── Task inputs

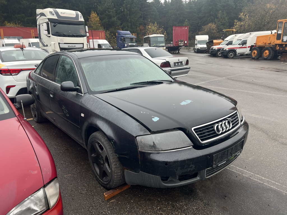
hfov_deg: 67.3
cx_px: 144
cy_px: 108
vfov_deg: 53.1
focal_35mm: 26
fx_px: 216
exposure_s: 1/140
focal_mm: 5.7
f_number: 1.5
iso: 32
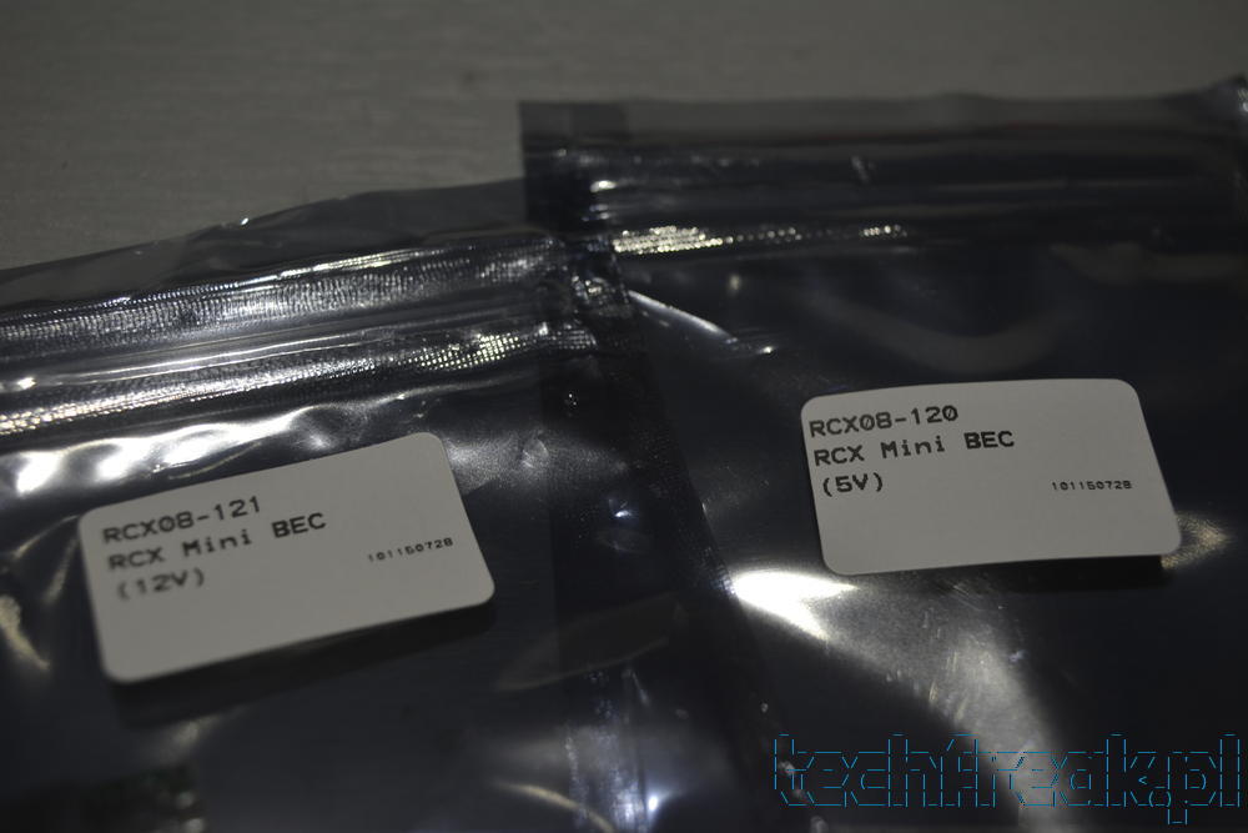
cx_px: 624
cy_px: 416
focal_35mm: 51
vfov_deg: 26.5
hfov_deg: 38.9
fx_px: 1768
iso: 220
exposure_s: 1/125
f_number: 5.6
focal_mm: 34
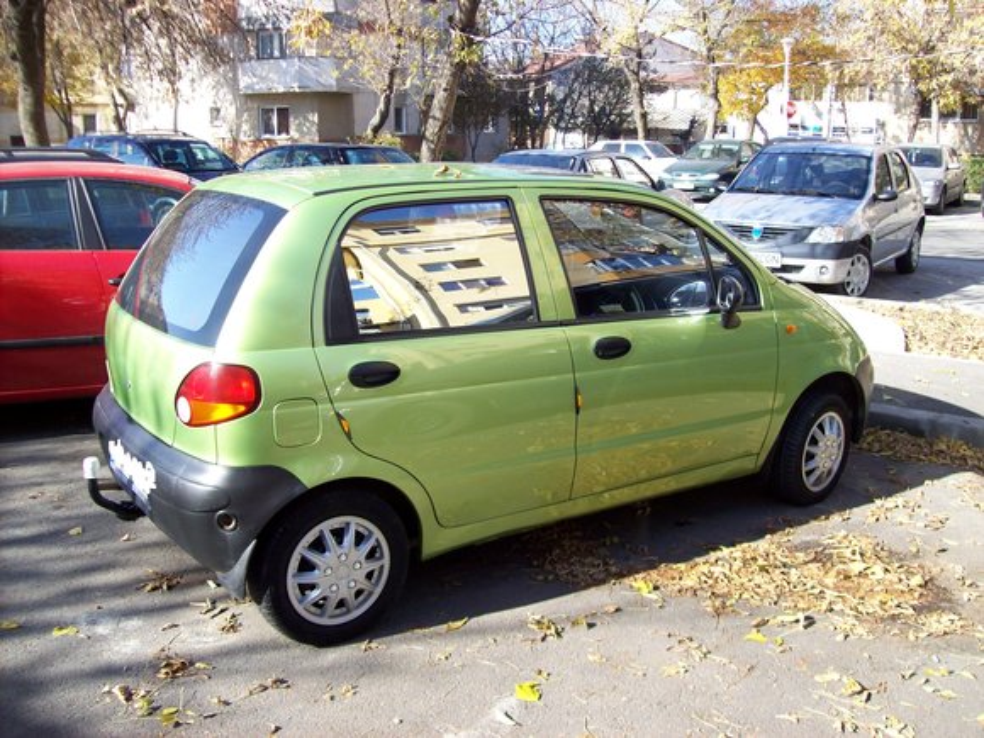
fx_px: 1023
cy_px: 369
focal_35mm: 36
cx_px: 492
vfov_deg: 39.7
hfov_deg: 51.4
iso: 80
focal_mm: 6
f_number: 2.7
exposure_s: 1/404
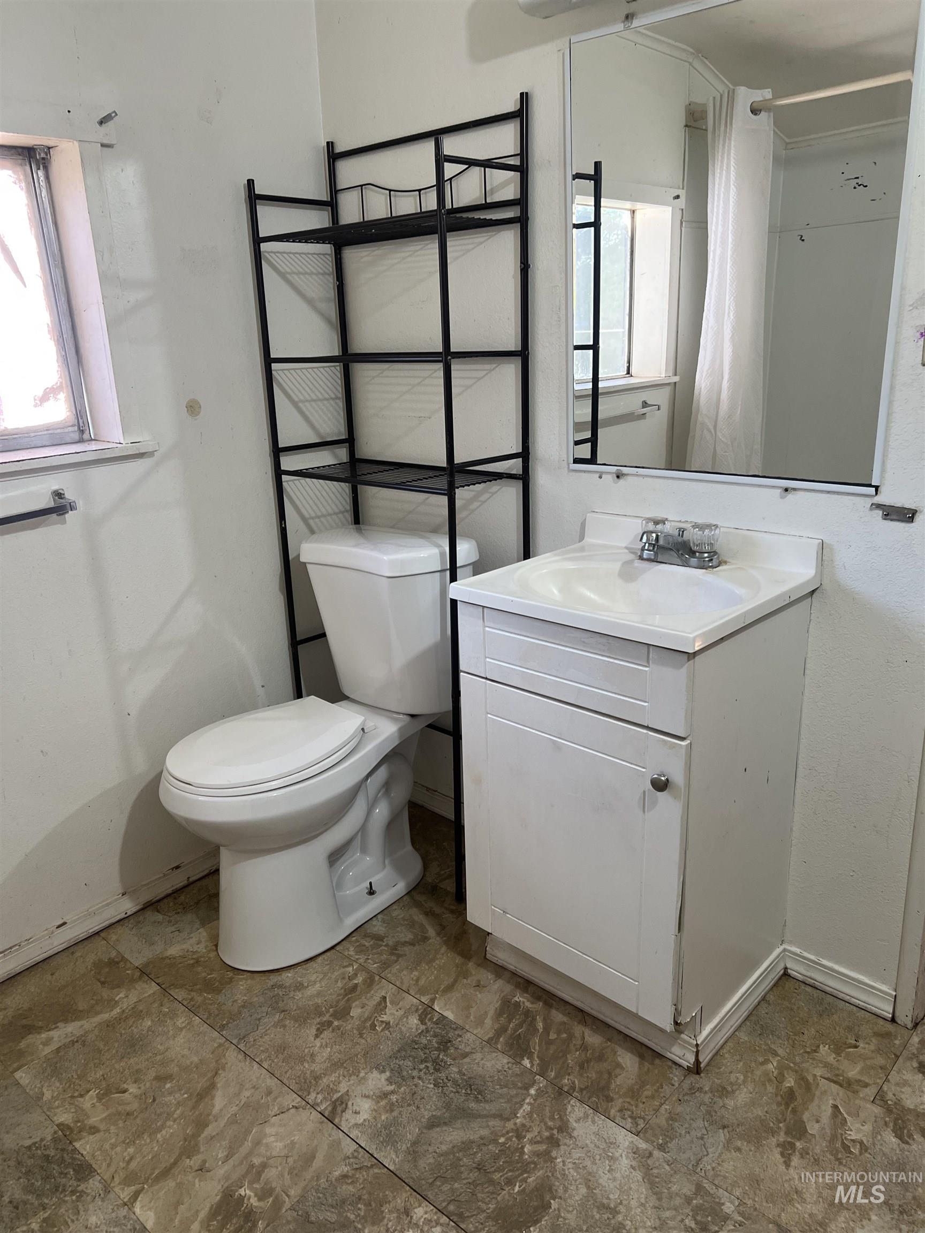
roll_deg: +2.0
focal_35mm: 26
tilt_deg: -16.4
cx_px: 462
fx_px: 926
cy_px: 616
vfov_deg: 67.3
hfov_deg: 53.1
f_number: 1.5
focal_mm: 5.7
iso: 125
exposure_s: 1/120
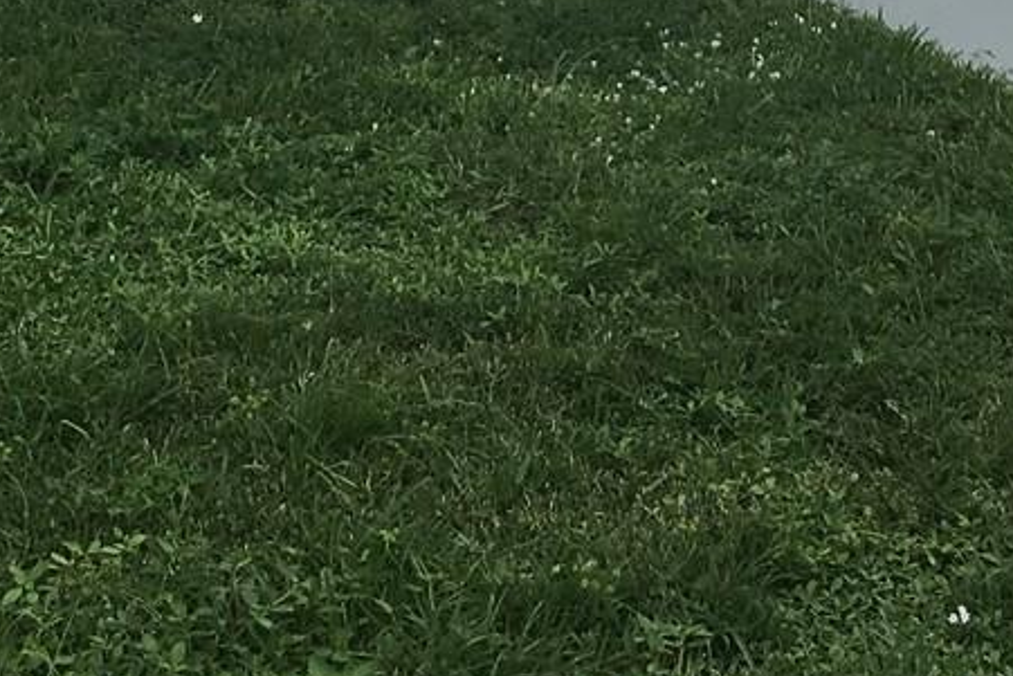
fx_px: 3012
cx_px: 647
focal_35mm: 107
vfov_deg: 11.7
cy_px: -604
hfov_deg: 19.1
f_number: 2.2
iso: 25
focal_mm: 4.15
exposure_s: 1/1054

────

## Exercise requirements
Please give back the data above word for word, with no pictures included.

## Reply
hfov_deg: 67.3
cx_px: 144
cy_px: 108
vfov_deg: 53.1
focal_35mm: 26
fx_px: 216
exposure_s: 1/140
focal_mm: 5.7
f_number: 1.5
iso: 32
cx_px: 624
cy_px: 416
focal_35mm: 51
vfov_deg: 26.5
hfov_deg: 38.9
fx_px: 1768
iso: 220
exposure_s: 1/125
f_number: 5.6
focal_mm: 34
fx_px: 1023
cy_px: 369
focal_35mm: 36
cx_px: 492
vfov_deg: 39.7
hfov_deg: 51.4
iso: 80
focal_mm: 6
f_number: 2.7
exposure_s: 1/404
roll_deg: +2.0
focal_35mm: 26
tilt_deg: -16.4
cx_px: 462
fx_px: 926
cy_px: 616
vfov_deg: 67.3
hfov_deg: 53.1
f_number: 1.5
focal_mm: 5.7
iso: 125
exposure_s: 1/120
fx_px: 3012
cx_px: 647
focal_35mm: 107
vfov_deg: 11.7
cy_px: -604
hfov_deg: 19.1
f_number: 2.2
iso: 25
focal_mm: 4.15
exposure_s: 1/1054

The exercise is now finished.